Funding and Acquisitions (The Business of Ed-Tech)
Coding bootcamp Galvanize has raised $45 million in Series B funding from ABS Capital Partners, Colorado Impact Fund, Haystack Partners, Greg Maffei, Aspen Grove Capital, and University Ventures. It’s raised $63 million total.
Coding bootcamp Byte Academy has raised $2.67 million in funding from Tri5 Ventures.
Testing startup Gradopedia has raised an undisclosed amount of seed funding from an undisclosed list of investors.
Publisher John Wiley & Sons will acquire Atypon, a publishing software company, for $120 million.
Certica Solutions has acquired Educuity.
Guardian Capital Partners has acquired Carson-Dellosa Publishing LLC from Birch Hill Equity Partners.
Data and “Research”
Via Babson College: “95 Percent of Entrepreneurs Worldwide Finance Their Own Startups. Only 0.16 percent of U.S. small businesses received venture capital in 2015.”
Via The Chronicle of Higher Education: “Study Finds More Faculty Diversity at Public Institutions Than at Private Ones.”
“‘Clickbait’-esque titles work for academic papers too,” says Boing Boing.
Via The New York Times: “Last year’s law school graduates landed fewer jobs in private practice than any class in the last two decades, according to the National Association for Law Placement, which tracks developments in the legal profession.”

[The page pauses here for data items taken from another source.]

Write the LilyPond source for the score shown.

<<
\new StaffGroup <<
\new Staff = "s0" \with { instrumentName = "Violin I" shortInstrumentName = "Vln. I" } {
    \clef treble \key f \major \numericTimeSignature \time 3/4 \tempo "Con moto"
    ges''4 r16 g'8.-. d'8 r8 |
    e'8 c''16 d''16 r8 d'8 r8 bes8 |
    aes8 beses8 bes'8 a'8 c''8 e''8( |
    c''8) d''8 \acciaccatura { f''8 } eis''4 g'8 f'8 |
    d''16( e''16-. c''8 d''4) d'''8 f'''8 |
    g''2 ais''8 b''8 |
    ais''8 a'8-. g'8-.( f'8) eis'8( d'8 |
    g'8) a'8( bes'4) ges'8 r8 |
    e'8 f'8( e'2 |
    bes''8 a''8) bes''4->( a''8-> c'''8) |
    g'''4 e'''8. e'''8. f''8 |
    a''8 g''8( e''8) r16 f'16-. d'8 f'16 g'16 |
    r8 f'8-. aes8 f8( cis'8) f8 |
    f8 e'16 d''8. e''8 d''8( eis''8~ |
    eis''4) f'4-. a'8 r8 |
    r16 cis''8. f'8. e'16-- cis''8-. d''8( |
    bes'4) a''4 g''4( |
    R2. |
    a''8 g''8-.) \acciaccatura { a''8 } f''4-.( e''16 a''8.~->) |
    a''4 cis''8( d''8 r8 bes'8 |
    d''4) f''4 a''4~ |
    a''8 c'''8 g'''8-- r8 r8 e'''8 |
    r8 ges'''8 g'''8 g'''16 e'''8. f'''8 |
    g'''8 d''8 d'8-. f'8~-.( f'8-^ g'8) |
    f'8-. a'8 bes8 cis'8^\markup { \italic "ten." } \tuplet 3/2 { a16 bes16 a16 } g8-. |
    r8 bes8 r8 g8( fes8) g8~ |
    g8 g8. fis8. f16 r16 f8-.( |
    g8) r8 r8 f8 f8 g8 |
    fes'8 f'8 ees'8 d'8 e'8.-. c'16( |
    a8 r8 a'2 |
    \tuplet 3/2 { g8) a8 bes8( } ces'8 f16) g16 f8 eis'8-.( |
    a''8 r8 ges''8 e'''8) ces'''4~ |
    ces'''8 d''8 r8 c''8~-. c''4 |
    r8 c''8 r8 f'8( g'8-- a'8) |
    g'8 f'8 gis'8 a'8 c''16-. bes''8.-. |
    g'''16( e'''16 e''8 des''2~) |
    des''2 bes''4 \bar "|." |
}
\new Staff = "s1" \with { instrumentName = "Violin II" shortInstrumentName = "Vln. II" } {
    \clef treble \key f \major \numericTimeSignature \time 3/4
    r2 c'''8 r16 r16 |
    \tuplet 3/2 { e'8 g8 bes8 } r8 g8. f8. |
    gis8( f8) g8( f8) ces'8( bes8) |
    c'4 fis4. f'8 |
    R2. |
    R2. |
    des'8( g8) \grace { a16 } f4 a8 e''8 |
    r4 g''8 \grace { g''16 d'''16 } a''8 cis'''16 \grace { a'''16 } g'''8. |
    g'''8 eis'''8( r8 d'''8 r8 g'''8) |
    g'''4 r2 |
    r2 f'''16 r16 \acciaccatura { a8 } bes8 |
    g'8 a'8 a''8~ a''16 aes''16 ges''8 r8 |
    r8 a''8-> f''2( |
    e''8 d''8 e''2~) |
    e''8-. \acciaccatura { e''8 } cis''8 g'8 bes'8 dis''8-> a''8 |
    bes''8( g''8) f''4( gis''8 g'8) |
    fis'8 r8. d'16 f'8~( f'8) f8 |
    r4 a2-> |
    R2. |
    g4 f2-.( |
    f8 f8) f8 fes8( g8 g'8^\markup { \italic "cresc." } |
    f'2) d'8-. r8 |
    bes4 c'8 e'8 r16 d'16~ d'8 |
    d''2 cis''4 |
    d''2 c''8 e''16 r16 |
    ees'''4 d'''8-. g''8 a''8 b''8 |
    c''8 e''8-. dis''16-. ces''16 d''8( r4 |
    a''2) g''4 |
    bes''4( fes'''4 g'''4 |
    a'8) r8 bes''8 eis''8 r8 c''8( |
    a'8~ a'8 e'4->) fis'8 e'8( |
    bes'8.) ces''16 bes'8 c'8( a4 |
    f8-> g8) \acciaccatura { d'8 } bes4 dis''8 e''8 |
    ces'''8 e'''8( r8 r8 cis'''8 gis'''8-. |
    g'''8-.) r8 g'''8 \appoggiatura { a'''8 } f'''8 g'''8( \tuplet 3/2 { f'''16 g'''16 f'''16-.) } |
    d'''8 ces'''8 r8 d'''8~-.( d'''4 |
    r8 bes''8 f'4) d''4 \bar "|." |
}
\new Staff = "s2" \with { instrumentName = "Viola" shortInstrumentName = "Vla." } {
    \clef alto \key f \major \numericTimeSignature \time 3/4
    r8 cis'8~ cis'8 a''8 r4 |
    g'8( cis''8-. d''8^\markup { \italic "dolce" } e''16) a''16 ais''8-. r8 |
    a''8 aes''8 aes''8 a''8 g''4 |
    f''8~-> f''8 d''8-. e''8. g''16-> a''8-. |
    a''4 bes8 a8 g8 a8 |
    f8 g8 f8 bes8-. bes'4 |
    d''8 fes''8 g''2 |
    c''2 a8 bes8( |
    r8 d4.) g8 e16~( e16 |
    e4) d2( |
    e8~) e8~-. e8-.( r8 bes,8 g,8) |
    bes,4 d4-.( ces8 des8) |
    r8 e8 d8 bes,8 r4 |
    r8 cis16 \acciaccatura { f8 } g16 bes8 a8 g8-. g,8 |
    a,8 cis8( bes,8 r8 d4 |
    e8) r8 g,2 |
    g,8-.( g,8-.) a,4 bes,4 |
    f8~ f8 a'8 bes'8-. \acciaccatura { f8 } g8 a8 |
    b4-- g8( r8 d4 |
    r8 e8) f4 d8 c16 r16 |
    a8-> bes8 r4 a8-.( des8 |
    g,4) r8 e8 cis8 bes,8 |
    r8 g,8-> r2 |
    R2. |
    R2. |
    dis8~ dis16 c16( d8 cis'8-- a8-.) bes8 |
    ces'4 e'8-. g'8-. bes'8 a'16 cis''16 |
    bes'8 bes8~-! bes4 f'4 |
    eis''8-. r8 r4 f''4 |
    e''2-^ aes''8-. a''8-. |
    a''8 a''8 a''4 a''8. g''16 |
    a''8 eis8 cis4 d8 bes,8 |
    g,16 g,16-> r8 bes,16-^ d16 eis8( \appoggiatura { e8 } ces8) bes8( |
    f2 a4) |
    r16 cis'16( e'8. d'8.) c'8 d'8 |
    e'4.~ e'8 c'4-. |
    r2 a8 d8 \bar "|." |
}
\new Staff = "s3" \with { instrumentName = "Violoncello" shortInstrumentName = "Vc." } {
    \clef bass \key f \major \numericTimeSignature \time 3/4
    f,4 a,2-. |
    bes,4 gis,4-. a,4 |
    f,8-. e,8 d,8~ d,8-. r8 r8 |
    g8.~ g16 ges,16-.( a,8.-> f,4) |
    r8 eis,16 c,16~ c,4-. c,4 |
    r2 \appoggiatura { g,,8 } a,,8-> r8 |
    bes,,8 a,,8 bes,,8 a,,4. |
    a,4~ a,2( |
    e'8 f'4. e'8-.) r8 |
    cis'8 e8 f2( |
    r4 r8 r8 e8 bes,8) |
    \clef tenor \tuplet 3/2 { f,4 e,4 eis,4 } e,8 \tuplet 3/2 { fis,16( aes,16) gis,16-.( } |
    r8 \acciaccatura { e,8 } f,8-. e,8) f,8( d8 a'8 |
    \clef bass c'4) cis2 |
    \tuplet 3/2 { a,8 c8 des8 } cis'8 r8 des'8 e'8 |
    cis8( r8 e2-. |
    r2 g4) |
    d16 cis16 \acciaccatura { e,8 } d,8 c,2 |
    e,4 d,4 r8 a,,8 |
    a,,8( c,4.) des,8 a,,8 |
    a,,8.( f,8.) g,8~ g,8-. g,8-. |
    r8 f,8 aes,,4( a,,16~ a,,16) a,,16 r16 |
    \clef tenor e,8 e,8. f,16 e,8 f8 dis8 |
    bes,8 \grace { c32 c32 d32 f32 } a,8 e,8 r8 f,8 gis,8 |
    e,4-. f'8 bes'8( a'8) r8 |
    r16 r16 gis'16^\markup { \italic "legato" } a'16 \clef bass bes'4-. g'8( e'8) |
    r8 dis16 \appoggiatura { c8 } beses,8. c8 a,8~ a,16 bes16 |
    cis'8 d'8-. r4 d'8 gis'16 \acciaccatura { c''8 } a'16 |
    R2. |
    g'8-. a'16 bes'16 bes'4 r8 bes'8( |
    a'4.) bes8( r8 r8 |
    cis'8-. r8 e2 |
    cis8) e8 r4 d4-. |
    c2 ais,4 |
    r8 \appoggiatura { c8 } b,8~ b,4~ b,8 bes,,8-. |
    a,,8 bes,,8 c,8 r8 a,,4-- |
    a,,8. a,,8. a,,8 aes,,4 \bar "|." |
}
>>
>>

Via Inside Higher Ed: “U.K. report on for-profit colleges in six countries finds few benefits of sector and calls for tighter regulation, while acknowledging lack of data makes it hard to set rules.” From the report, “relative to the public sector, the quality of provision, especially in the for-profits, is often found wanting, while tuition fees are usually higher.”